Po serii incydentów z rosyjskimi dronami, które naruszały przestrzeń powietrzną państw granicznych, NATO wzmacnia obronę wschodniej flanki. Jak informuje WP Tech, Polska i Rumunia rozpoczęły wdrażanie systemu Merops, opracowanego przez turecką firmę Aselsan.
Wspomniany system był już testowany na Ukrainie i ma służyć do wykrywania oraz neutralizacji bezzałogowych statków powietrznych. To szalenie ważne w obliczu zdarzenia, które miało miejsce w Polsce jakiś czas temu. Wówczas rosyjskie drony wtargnęły w naszą przestrzeń powietrzną i były eliminowane przez myśliwce NATO.
Merops jest instalowany na pojazdach terenowych i wykorzystuje zestaw czujników – radar, kamery elektrooptyczne i termowizyjne – a także algorytmy sztucznej inteligencji. System może śledzić i identyfikować drony nawet w przypadku zakłóceń łączności. Po wykryciu zagrożenia umożliwia przeprowadzenie walki radioelektronicznej albo przechwycenie wrogiego drona inną bezzałogową jednostką. Dane o obiektach mogą być przesyłane do innych stanowisk obrony, co wzmacnia koordynację działań.

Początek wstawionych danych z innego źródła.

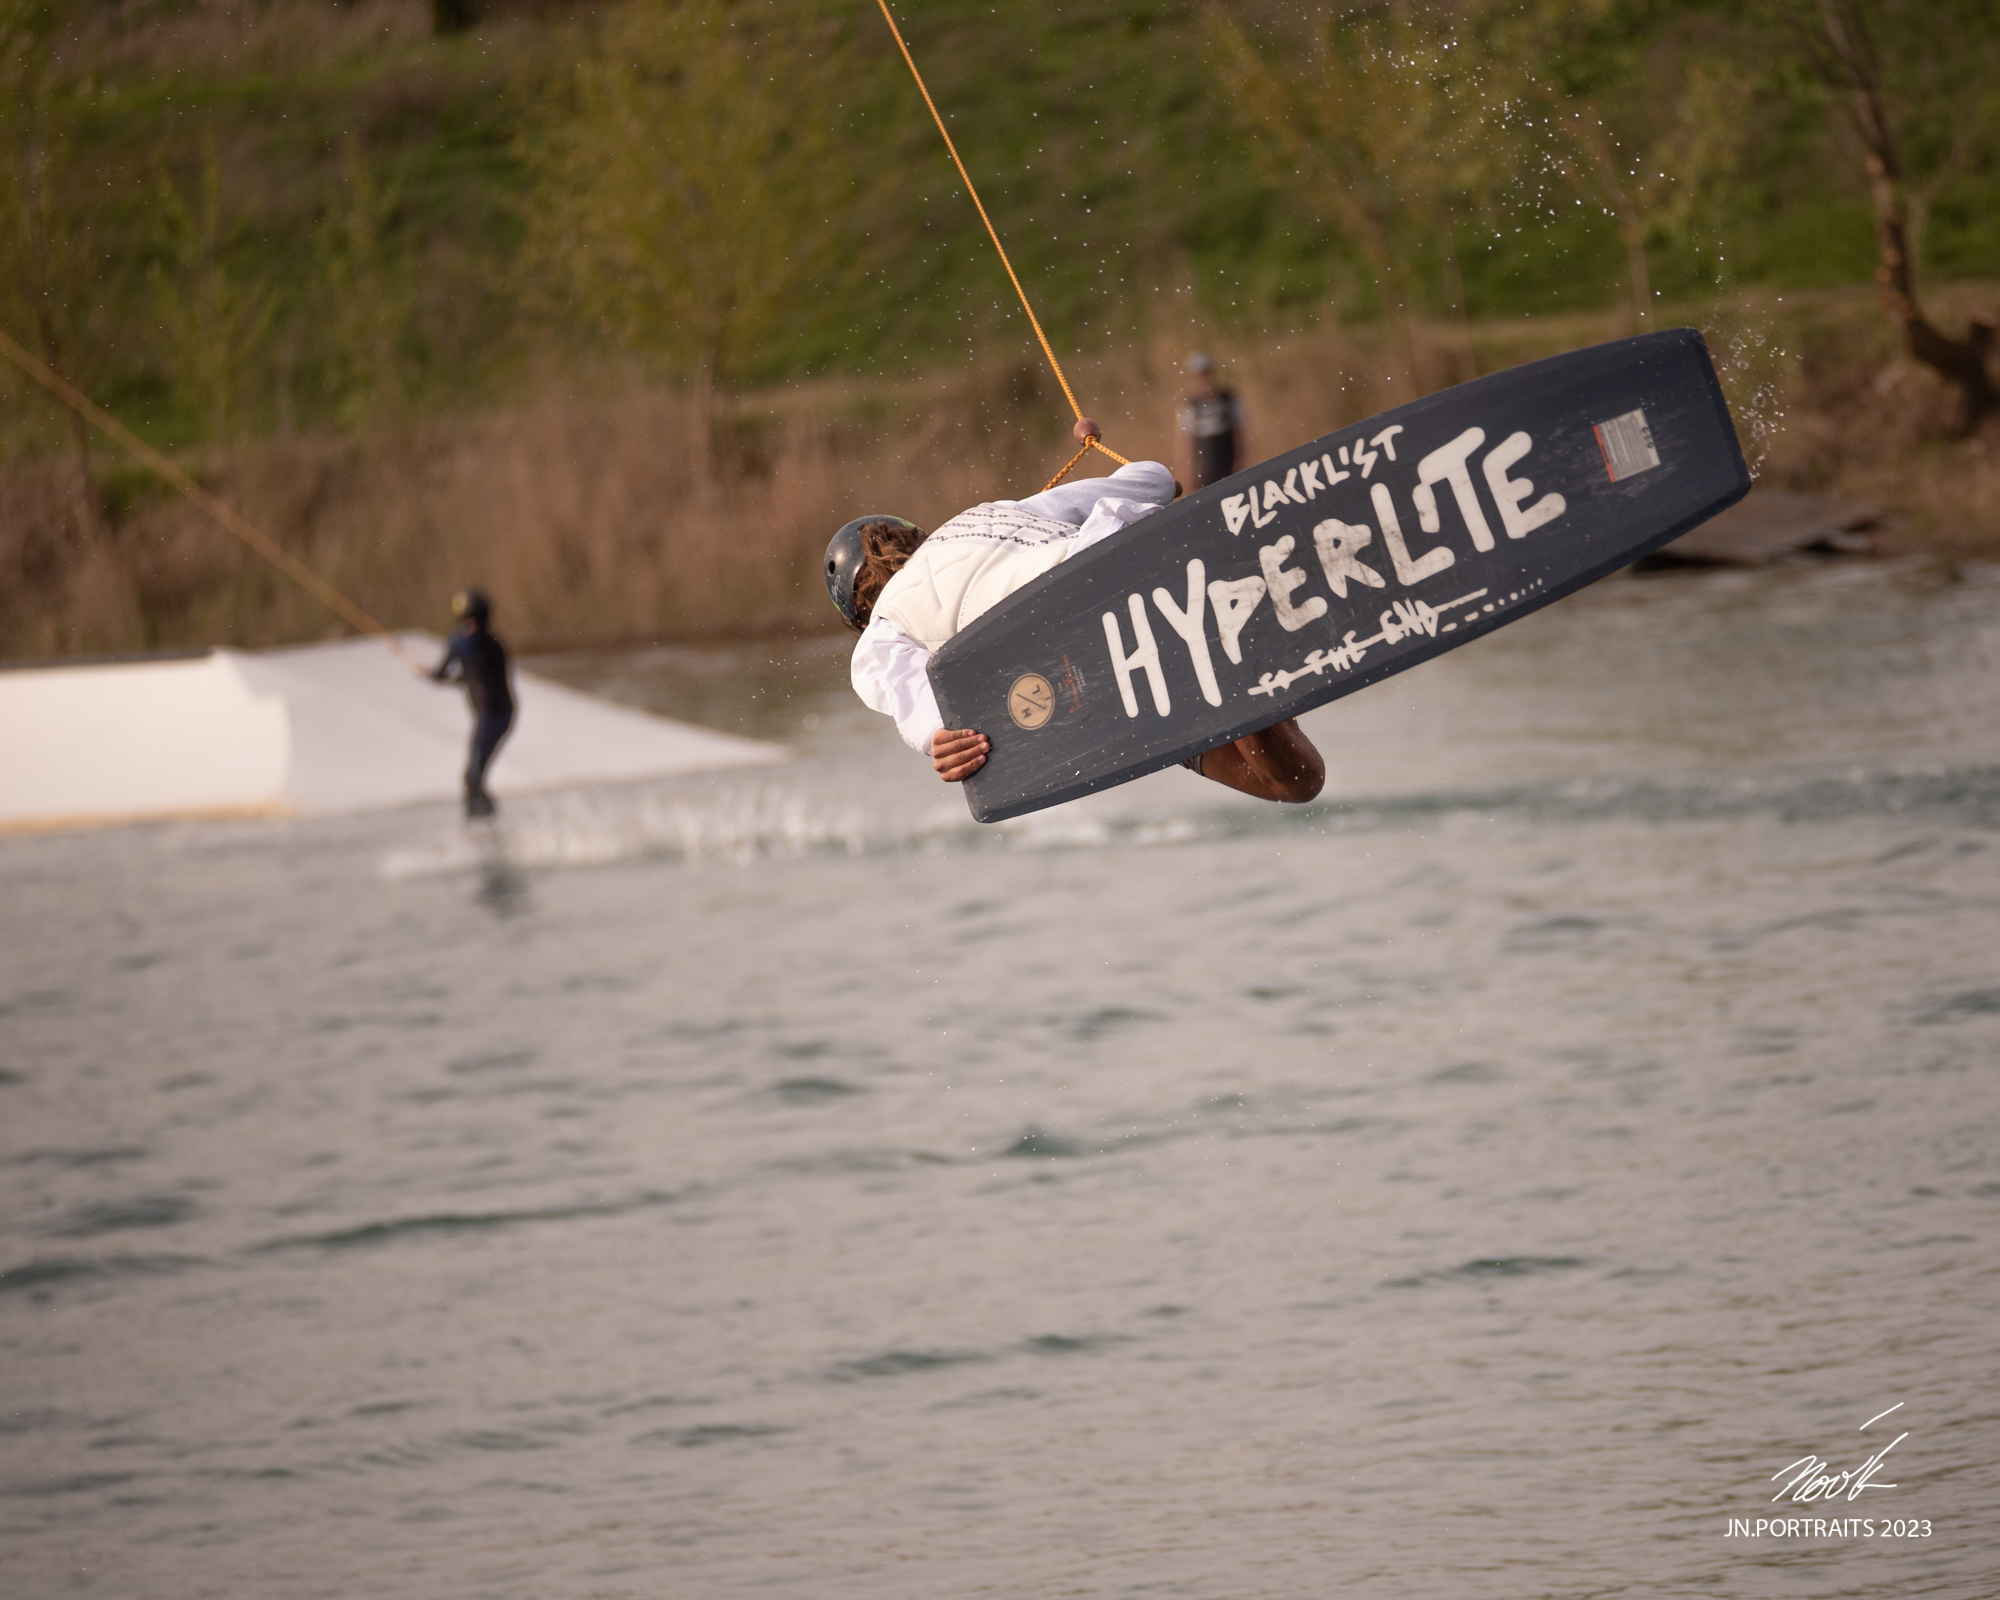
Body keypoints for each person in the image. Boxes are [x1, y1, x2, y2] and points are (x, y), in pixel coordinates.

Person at [828, 419, 1323, 802]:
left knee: (1298, 783)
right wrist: (1144, 473)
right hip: (1135, 562)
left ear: (859, 611)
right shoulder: (985, 514)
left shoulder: (883, 630)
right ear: (914, 535)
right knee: (1289, 763)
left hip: (1095, 653)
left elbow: (915, 698)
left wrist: (939, 739)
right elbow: (1152, 481)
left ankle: (1230, 683)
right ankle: (1233, 667)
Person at [428, 587, 514, 819]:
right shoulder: (495, 644)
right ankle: (485, 820)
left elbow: (442, 672)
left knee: (472, 777)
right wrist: (450, 678)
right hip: (502, 714)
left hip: (492, 717)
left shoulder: (460, 642)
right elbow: (475, 675)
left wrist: (432, 675)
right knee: (473, 776)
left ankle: (481, 825)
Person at [1176, 352, 1246, 490]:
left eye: (1205, 374)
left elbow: (1240, 431)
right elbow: (1185, 440)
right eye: (1198, 376)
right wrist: (1187, 470)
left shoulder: (1228, 399)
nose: (1203, 380)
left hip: (1229, 463)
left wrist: (1242, 460)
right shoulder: (1190, 406)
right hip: (1205, 468)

Zainteresowanie tego typu rozwiązaniami znacząco wzrosło po tym, jak drony zaczęły pojawiać się nad terytoriami państw europejskich, w tym Polski. Merops ma być wdrażany etapowo przez najbliższe 2 do 5 lat, a po Polsce i Rumunii system może trafić również do Danii. Te wszystkie państwa poważnie traktują zagrożenie ze strony Rosji w postaci możliwych ataków dronami.

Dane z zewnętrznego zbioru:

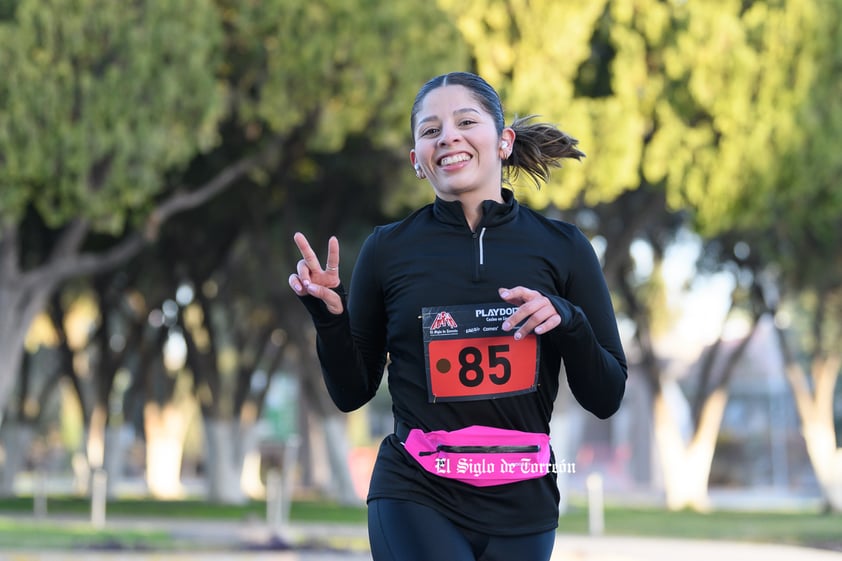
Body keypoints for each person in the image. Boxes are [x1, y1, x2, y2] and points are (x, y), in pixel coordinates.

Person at [289, 71, 627, 561]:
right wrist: (328, 319)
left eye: (466, 121)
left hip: (524, 501)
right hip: (416, 491)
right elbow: (351, 391)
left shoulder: (564, 249)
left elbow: (607, 395)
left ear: (504, 141)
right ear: (417, 161)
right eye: (430, 130)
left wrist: (566, 319)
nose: (447, 136)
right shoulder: (388, 250)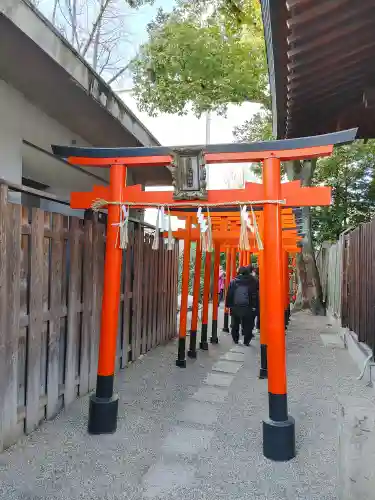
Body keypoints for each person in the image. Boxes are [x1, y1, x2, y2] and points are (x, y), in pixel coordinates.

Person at [225, 266, 259, 346]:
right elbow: (255, 295)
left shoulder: (233, 281)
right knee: (248, 325)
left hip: (235, 307)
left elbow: (229, 294)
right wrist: (255, 306)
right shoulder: (253, 281)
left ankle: (236, 339)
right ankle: (246, 341)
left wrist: (228, 305)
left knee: (235, 324)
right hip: (248, 307)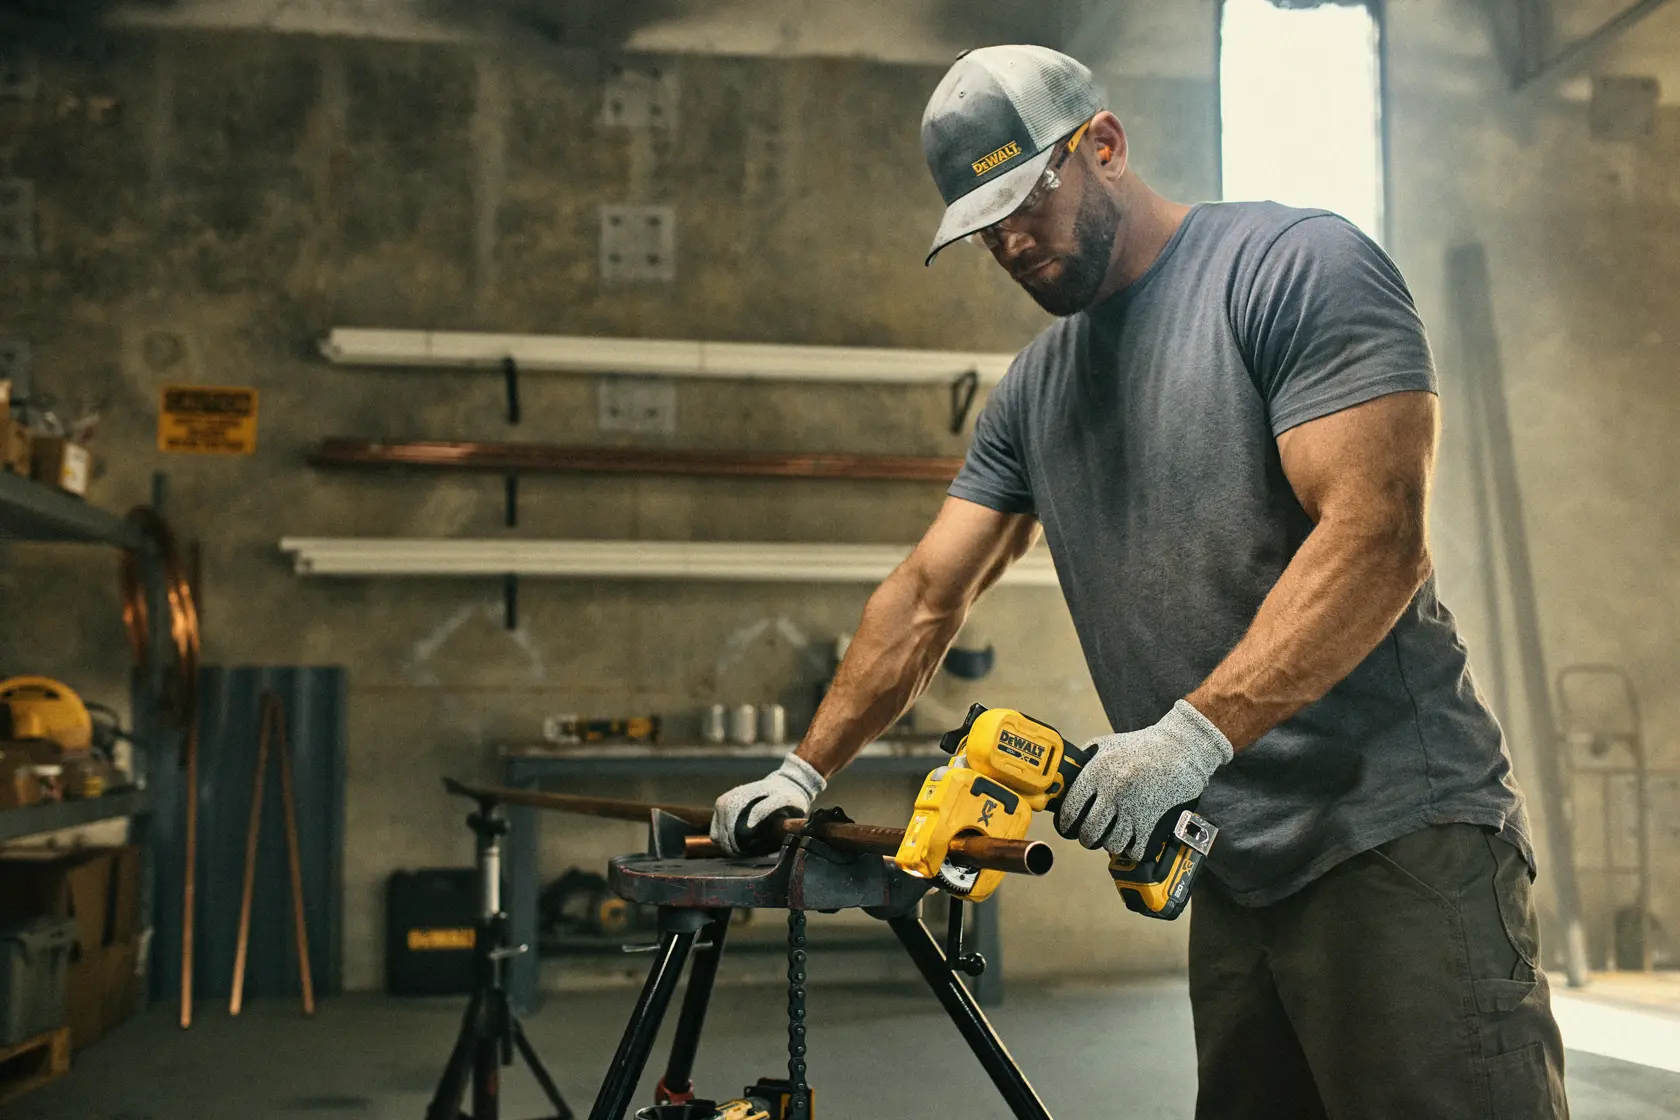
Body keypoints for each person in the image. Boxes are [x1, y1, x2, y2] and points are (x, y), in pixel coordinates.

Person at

Równolegle, Polska zapowiada uruchomienie własnego programu antydronowego. Produkcją mają zająć się Hornet – Polskie Drony, których większościowym udziałowcem jest Instytut Techniczny Wojsk Lotniczych. Start produkcji przewidziano na II kwartał 2026 roku. Projekt wpisuje się w szerszą ideę budowy tzw. „muru dronowego”, który ma połączyć zdolności obronne kilku państw w jeden system ochrony przestrzeni powietrznej.